A Writer’s Retreat

While I was at Regent I got in the habit of telling people to go on writer’s retreats. A friend would be talking about struggles with focus and confidence in their work, and I would announce to them with great authority that this was the solution to their problems. So they’d go and book a place for a couple days away on one of the islands and come back to me just raving and glad I recommended it to them, because they’d gotten so much done and felt so much better about where their project was headed. I mean, maybe I exaggerate their joy and gratitude, but as someone who rarely takes others’ advice, no matter how thoughtful, I was always caught off guard that they had taken mine and somehow it had actually worked out for them. And maybe I also felt odd about it because I’d never actually gone on a writer’s retreat myself—in that all alone, book-a-place-just-to-go-away-and-focus kind of way.

So anyway, I’m here to announce that I finally have, because we’ve been on winter break and I had a long weekend. I got a room at a historic inn just down the road from Saxapahaw which is ostensibly a town, but mostly consists of a little strip of shops for bougie farm-to-table country people who want to buy home-made soap and craft beer from a “five star gas station” and have bumper stickers that say things like “Manifest that Shit.” It’s good for a day out.

And my place was nice. The grounds were big, with uncertain paths wending their way through something like woodland. I wished I had a map (mostly because I like maps), but didn’t mind scrambling and wandering. I almost never do. It was still and calm as all get-out there except for the sounds of passing cars and daffodils growing, but there was a big brick-pavered front porch which would have glowed all lit-up for a party.

My first day I napped a lot and took two baths. I was coming in so tired, more tired than was optimal, really. I lay and listened to the sound of the road from my bed, waiting for my brain to slow its spinning gears and stop shooting shards of metal off every which way. And then I wrote, because the act of writing can help to order disparate pieces. It is so often like sliding beads onto a string: building up one tentative idea on another, warm and hopeful.

I’m just cracking my way into something long and non-fiction, so the notes I was making were about my own life, from childhood on. I was using what already existed to tell the truth. Instead of having to manifest the facts out of thin air, like with a novel, I had them already growing fertile in my own memory. And I was shocked to find, as I kept going and going, how much life I’ve lived in just thirty years.

I don’t think I’m a special case. I think everyone lives a lot of life. And to marshal so much of it together onto a page into some sort of order, to run your fingers over all its silver threads of meaning which connect one thing to the next to the next, is a real marvel.
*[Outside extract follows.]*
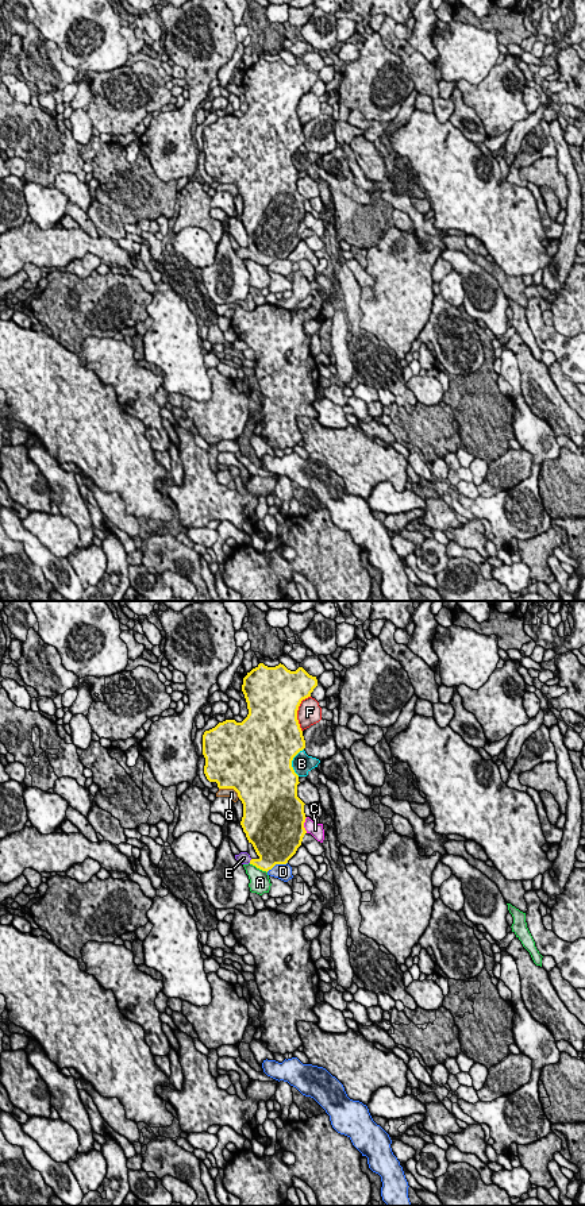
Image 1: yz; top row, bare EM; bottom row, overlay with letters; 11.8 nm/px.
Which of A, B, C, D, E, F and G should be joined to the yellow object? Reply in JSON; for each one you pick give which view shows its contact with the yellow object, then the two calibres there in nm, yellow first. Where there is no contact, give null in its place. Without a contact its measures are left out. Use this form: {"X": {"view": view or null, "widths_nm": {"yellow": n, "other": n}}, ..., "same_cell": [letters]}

Not everything that has happened to me has been good, yet even the pains contribute to the great abundance of my experience, experience which has all been grace, every bit of it. I’d forgotten that writing was such an exercise in gratitude. Perhaps this is what those Regent friends were responding to when they came home from their own retreats all lit up.

On Saturday night I took myself to dinner in Saxapahaw. I’d made myself a reservation for one, which felt weird but good, and as I drove, I watched the last remnants of the sunset still leaking out over the horizon, like the celestial clean-up crew had yet to finish their job for the evening. I searched for the color of the sky where the blue and orange met. I wanted to know what that color was. It remained a mystery to me even though it was right in front of my eyes.

I ate alone under soft lighting, and imagining how I must look flattered my vanity, but much more than that, I liked being around people for the first time in days. It was an upscale pub populated by friendly waitstaff, families and groups of friends eating together, people who leaned toward each other comfortably as they talked. I journaled and ate stew and key lime pie and drank wine and just sat. It was my great joy to be quiet in the midst of noise.